St. Elizabeth’s will join with physicians group to open a full-service cancer center
It’s been a year since St. Elizabeth’s Hospital sold its half of the Cancer Treatment Center in Swansea to the Memorial Hospital network. Now St. E.’s is moving forward with plans to open its own radiation oncology clinic in O’Fallon.
The clinic will share a new building with Cancer Care Specialists of Illinois, a medical oncology physicians group. This will allow cancer patients to get radiation, chemotherapy and imaging services all in one place.
“We estimate that almost half of the patients in our area receive cancer treatment across the river,” said St. Elizabeth’s President and CEO Patti Fischer. “And especially with cancer patients, they can get debilitated and very sick. It’s so much better to receive treatment closer to home.”
The Illinois Health Facilities and Services Review Board recently approved plans for the new radiation oncology clinic, which hasn’t yet been named. The target opening date is January 2020.
That is around the same time Memorial Network expects to open a new medical office building on its Memorial Hospital East campus in Shiloh that will house an Illinois branch of Siteman Cancer Center.
St. Elizabeth’s will lease nearly 12,000 square feet in a new 30,000-square-foot building at 301 Regency Park Drive, just west of the hospital, for the radiation oncology clinic. The building will be constructed and owned by Green Mount Enterprises, a development company formed by Cancer Care Specialists.

=-=-=

● Tasks for this exercise
1. Reproduce the passage from the cancer center article starting with "The clinic will" and going on through "is January 2020.".
2. In the cancer center article, what is the target opening date for the new radiation oncology clinic?

=-=-=

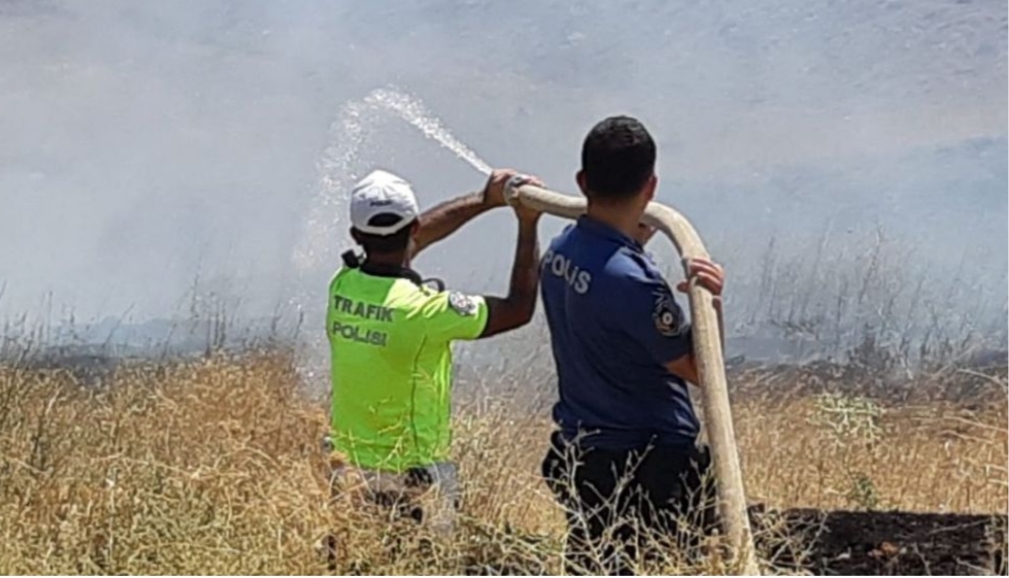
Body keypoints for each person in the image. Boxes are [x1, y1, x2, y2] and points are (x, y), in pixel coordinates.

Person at [538, 116, 727, 575]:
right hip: (649, 464)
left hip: (586, 457)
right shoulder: (636, 283)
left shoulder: (560, 252)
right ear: (651, 186)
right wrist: (712, 307)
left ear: (582, 181)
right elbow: (702, 374)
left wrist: (630, 242)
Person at [324, 167, 543, 539]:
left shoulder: (342, 287)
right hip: (413, 478)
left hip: (347, 473)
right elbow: (519, 308)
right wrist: (527, 223)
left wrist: (483, 201)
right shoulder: (427, 312)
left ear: (356, 236)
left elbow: (409, 239)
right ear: (412, 230)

=-=-=

● Written answers
1.
The clinic will share a new building with Cancer Care Specialists of Illinois, a medical oncology physicians group. This will allow cancer patients to get radiation, chemotherapy and imaging services all in one place.
“We estimate that almost half of the patients in our area receive cancer treatment across the river,” said St. Elizabeth’s President and CEO Patti Fischer. “And especially with cancer patients, they can get debilitated and very sick. It’s so much better to receive treatment closer to home.”
The Illinois Health Facilities and Services Review Board recently approved plans for the new radiation oncology clinic, which hasn’t yet been named. The target opening date is January 2020.

2. January 2020